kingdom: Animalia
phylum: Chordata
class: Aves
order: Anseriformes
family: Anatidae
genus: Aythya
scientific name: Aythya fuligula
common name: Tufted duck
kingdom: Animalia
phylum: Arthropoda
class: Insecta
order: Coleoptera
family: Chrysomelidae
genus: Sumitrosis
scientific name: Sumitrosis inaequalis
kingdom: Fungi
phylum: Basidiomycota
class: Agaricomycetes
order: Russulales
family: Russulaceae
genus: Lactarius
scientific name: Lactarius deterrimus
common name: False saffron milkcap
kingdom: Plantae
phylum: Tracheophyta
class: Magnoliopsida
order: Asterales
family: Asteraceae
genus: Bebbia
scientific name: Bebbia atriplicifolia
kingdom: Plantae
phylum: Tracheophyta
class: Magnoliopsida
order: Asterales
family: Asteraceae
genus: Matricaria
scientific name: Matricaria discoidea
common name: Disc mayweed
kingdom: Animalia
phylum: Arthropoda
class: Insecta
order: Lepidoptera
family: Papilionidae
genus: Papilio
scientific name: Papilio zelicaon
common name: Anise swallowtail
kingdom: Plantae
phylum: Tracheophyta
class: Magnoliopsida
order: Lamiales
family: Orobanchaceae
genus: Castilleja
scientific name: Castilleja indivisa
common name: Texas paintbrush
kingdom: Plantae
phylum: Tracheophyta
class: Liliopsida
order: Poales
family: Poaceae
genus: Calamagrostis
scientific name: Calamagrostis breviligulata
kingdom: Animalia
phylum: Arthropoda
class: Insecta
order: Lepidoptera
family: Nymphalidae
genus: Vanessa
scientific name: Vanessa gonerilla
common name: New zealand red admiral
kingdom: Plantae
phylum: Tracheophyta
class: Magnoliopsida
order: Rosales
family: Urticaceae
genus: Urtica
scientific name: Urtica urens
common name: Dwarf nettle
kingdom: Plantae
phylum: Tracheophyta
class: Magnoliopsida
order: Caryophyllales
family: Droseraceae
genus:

Required work:
Lay out every line of the rows above as a Markdown table with two columns, Number and Line. Give each line its sequential number and leave out blank lines.

Answer for the task:
| Number | Line |
|---|---|
| 1 | kingdom: Animalia |
| 2 | phylum: Chordata |
| 3 | class: Aves |
| 4 | order: Anseriformes |
| 5 | family: Anatidae |
| 6 | genus: Aythya |
| 7 | scientific name: Aythya fuligula |
| 8 | common name: Tufted duck |
| 9 | kingdom: Animalia |
| 10 | phylum: Arthropoda |
| 11 | class: Insecta |
| 12 | order: Coleoptera |
| 13 | family: Chrysomelidae |
| 14 | genus: Sumitrosis |
| 15 | scientific name: Sumitrosis inaequalis |
| 16 | kingdom: Fungi |
| 17 | phylum: Basidiomycota |
| 18 | class: Agaricomycetes |
| 19 | order: Russulales |
| 20 | family: Russulaceae |
| 21 | genus: Lactarius |
| 22 | scientific name: Lactarius deterrimus |
| 23 | common name: False saffron milkcap |
| 24 | kingdom: Plantae |
| 25 | phylum: Tracheophyta |
| 26 | class: Magnoliopsida |
| 27 | order: Asterales |
| 28 | family: Asteraceae |
| 29 | genus: Bebbia |
| 30 | scientific name: Bebbia atriplicifolia |
| 31 | kingdom: Plantae |
| 32 | phylum: Tracheophyta |
| 33 | class: Magnoliopsida |
| 34 | order: Asterales |
| 35 | family: Asteraceae |
| 36 | genus: Matricaria |
| 37 | scientific name: Matricaria discoidea |
| 38 | common name: Disc mayweed |
| 39 | kingdom: Animalia |
| 40 | phylum: Arthropoda |
| 41 | class: Insecta |
| 42 | order: Lepidoptera |
| 43 | family: Papilionidae |
| 44 | genus: Papilio |
| 45 | scientific name: Papilio zelicaon |
| 46 | common name: Anise swallowtail |
| 47 | kingdom: Plantae |
| 48 | phylum: Tracheophyta |
| 49 | class: Magnoliopsida |
| 50 | order: Lamiales |
| 51 | family: Orobanchaceae |
| 52 | genus: Castilleja |
| 53 | scientific name: Castilleja indivisa |
| 54 | common name: Texas paintbrush |
| 55 | kingdom: Plantae |
| 56 | phylum: Tracheophyta |
| 57 | class: Liliopsida |
| 58 | order: Poales |
| 59 | family: Poaceae |
| 60 | genus: Calamagrostis |
| 61 | scientific name: Calamagrostis breviligulata |
| 62 | kingdom: Animalia |
| 63 | phylum: Arthropoda |
| 64 | class: Insecta |
| 65 | order: Lepidoptera |
| 66 | family: Nymphalidae |
| 67 | genus: Vanessa |
| 68 | scientific name: Vanessa gonerilla |
| 69 | common name: New zealand red admiral |
| 70 | kingdom: Plantae |
| 71 | phylum: Tracheophyta |
| 72 | class: Magnoliopsida |
| 73 | order: Rosales |
| 74 | family: Urticaceae |
| 75 | genus: Urtica |
| 76 | scientific name: Urtica urens |
| 77 | common name: Dwarf nettle |
| 78 | kingdom: Plantae |
| 79 | phylum: Tracheophyta |
| 80 | class: Magnoliopsida |
| 81 | order: Caryophyllales |
| 82 | family: Droseraceae |
| 83 | genus: |